Obserwuj w Google News

Arcybiskup przemówił w sprawie Kate. Jest poruszony sytuacją księżnej

2 min. czytania
21.03.2024 23:16

Mnożą się teorie spiskowe na temat zniknięcia księżnej Kate po niedawnej operacji. W sprawie interweniował arcybiskup Canterbury i potępił niezdrowe zainteresowanie członkinią rodziny królewskiej. Zwierzchnik kościoła anglikańskiego zaapelował o uszanowanie prywatności Middleton, która ma za sobą "trudną operację". 

Biskup Canterbury zareagował na aferę z księżną Kate
fot. Chris Jackson/Associated Press/East News

Księżna Kate w styczniu trafiła do szpitala w związku z zaplanowaną operacją w obrębie jamy brzusznej. Pałac nie ujawnił, co konkretnie dolegało 42-latce, lecz zapewnił, że zabieg się udał, a księżna w ciągu następnych tygodni będzie przechodziła rekonwalescencję. Dość ogólnikowe oświadczenia dworu wzbudziły podejrzenia i poskutkowały lawiną teorii spiskowych na temat tajemniczej choroby księżnej Walii. W szpitalu, w którym ją leczono, miało dojść do próby kradzieży informacji ze szpitalnej kartoteki. 

Redakcja poleca

Arcybiskup Canterbury apeluje w sprawie księżnej Kate 

Insynuacjami na temat Middleton oburzony jest arcybiskup Canterbury Justin Welby. Zwierzchnik w rozmowie z Times Radio potępił szerzenie teorii spiskowych na temat Middleton i określił ich poziom mianem "wiejskich plotek". Podkreślił też, że członkini rodziny królewskiej jak każdy człowiek ma prawo przechodzić leczenie w spokoju i zachować w tajemnicy wrażliwe kwestiach dotyczące zdrowia. Duchowny zaapelował o uszanowanie prywatności księżnej. 

Próbowano wykraść ze szpitala dane o stanie Kate Middleton

"Daily Mail" poinformował, że co najmniej trzy osoby pracujące w klinice, w której leczyła się księżna Kate, miały próbować wykraść dane o leczeniu 42-latki. O rażącym naruszeniu poinformowano odpowiednie służby. Szef placówki oświadczył, że zostanie podjęte dochodzeni, a wobec osób zamieszanych w sprawę zostaną podjęte kroki dyscyplinarne. Sprawcom grozi nawet kara pozbawienia wolności. 

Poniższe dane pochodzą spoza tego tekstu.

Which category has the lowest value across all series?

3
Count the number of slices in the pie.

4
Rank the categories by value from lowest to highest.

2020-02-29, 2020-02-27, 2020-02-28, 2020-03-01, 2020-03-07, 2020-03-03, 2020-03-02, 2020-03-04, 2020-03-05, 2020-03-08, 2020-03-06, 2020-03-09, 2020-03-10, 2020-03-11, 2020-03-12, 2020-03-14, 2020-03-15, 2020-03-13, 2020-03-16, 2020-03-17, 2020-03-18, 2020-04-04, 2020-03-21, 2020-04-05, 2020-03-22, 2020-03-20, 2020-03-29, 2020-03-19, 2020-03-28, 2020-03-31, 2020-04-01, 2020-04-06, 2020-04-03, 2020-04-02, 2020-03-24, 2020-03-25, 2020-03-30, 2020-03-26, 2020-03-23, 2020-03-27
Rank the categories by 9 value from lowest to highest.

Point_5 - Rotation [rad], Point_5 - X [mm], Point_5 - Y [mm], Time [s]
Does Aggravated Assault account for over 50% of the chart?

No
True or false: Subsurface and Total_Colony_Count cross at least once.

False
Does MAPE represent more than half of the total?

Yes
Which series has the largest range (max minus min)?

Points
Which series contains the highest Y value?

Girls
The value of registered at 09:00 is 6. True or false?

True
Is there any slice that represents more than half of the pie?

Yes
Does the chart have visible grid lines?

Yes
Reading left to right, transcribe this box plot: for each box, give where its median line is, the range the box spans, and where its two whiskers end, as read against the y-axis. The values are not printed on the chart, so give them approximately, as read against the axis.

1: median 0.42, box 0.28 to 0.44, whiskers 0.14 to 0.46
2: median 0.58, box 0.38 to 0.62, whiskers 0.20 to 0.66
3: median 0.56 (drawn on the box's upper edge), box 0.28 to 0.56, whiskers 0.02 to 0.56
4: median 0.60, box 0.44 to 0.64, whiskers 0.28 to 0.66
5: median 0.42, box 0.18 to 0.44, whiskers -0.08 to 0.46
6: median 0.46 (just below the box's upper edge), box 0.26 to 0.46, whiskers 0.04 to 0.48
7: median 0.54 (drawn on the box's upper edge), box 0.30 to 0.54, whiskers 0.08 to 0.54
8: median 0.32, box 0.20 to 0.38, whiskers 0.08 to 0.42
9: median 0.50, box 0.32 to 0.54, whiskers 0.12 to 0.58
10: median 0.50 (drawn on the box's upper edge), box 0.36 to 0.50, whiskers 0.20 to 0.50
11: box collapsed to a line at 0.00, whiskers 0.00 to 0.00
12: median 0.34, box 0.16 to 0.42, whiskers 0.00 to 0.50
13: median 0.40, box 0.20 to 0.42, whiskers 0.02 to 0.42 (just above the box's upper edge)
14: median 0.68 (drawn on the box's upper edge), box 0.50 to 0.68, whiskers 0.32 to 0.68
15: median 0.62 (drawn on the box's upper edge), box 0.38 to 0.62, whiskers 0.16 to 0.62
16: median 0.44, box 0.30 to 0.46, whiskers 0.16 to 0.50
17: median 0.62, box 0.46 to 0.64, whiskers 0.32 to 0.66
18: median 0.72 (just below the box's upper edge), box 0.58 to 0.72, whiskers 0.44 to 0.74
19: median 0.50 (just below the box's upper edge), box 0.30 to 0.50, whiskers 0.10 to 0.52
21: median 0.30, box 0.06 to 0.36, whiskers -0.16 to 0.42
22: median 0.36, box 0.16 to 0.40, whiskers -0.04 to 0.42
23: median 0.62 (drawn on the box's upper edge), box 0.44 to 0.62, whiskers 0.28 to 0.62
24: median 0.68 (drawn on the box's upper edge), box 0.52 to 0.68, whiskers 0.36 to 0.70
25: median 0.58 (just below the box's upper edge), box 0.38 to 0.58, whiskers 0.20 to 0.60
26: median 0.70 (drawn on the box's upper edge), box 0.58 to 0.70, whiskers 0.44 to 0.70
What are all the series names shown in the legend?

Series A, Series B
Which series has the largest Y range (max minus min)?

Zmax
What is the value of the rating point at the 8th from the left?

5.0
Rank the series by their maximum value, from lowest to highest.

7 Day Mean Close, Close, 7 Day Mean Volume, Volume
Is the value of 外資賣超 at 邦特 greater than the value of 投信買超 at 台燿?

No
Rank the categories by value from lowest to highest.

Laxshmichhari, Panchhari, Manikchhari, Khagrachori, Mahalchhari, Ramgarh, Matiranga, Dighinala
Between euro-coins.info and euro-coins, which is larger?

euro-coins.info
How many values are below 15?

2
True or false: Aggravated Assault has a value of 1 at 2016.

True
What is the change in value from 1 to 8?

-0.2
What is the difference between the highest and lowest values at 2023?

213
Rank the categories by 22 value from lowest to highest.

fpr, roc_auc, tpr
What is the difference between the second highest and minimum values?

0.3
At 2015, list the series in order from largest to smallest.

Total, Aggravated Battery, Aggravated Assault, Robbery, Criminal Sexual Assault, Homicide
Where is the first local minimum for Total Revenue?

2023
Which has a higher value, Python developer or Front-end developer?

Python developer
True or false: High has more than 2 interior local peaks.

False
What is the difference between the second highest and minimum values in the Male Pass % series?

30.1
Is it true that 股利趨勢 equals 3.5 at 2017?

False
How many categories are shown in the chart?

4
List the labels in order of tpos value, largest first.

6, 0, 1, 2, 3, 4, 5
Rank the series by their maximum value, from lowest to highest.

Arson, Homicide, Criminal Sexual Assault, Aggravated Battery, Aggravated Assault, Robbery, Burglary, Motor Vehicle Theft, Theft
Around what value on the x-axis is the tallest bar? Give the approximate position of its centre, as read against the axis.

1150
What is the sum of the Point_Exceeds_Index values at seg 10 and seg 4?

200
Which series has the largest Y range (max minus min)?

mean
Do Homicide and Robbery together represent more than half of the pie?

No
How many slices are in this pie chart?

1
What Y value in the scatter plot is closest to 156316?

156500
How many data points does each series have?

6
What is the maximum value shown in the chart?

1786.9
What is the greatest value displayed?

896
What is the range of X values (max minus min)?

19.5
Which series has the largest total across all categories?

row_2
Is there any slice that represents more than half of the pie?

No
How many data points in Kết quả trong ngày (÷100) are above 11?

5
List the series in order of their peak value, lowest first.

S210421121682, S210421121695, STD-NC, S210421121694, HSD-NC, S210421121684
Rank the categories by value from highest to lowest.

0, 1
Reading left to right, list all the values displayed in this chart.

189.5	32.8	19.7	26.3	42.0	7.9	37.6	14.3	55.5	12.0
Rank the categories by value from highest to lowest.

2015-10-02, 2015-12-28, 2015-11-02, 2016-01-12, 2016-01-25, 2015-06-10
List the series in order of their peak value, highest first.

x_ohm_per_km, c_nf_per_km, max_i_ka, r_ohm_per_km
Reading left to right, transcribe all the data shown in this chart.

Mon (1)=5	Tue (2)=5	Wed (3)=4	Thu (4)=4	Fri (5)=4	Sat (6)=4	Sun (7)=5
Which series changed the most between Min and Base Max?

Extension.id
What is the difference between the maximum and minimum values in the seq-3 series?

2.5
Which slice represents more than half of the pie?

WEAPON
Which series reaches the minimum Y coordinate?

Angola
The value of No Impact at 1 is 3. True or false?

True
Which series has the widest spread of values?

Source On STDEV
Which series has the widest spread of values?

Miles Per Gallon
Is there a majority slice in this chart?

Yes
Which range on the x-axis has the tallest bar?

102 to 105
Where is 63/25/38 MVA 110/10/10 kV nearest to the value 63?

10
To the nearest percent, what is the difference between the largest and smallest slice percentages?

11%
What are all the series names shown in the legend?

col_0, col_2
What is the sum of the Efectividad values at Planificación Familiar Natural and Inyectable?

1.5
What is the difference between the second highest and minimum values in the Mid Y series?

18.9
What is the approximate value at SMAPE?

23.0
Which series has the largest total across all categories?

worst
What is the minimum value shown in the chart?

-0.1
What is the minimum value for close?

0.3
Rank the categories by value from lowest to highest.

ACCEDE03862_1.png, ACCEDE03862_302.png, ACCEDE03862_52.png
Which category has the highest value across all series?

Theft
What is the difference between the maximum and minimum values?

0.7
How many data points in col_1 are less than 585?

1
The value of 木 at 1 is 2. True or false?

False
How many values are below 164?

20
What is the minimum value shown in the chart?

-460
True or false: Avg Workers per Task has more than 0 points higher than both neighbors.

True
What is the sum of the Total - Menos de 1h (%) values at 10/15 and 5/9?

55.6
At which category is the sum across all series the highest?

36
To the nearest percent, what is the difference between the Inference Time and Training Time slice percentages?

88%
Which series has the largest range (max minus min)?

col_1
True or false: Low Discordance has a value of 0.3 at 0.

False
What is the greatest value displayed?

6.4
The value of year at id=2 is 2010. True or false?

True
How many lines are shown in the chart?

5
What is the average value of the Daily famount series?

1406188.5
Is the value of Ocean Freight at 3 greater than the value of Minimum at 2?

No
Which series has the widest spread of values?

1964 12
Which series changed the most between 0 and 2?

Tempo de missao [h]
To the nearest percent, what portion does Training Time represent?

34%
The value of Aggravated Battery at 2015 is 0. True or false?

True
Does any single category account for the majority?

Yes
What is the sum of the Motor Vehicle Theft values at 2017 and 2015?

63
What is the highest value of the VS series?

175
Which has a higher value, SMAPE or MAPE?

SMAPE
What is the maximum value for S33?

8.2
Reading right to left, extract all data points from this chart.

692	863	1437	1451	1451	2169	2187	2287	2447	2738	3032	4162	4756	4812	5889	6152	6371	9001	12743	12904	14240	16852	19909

Jak podaje "Daily Mail", szpital też nie jest bez winy, ponieważ nie zgłosił sprawy przez ponad siedem dni od wypisania księżnej do domu. Według przepisów placówka miał obowiązek zawiadomić służby w ciągu 72 godzin od wykrycia naruszenia ochrony danych osobowych. Zdaniem ekspertów na londyński szpital może zostać nałożona kara w wysokości 17 mln funtów.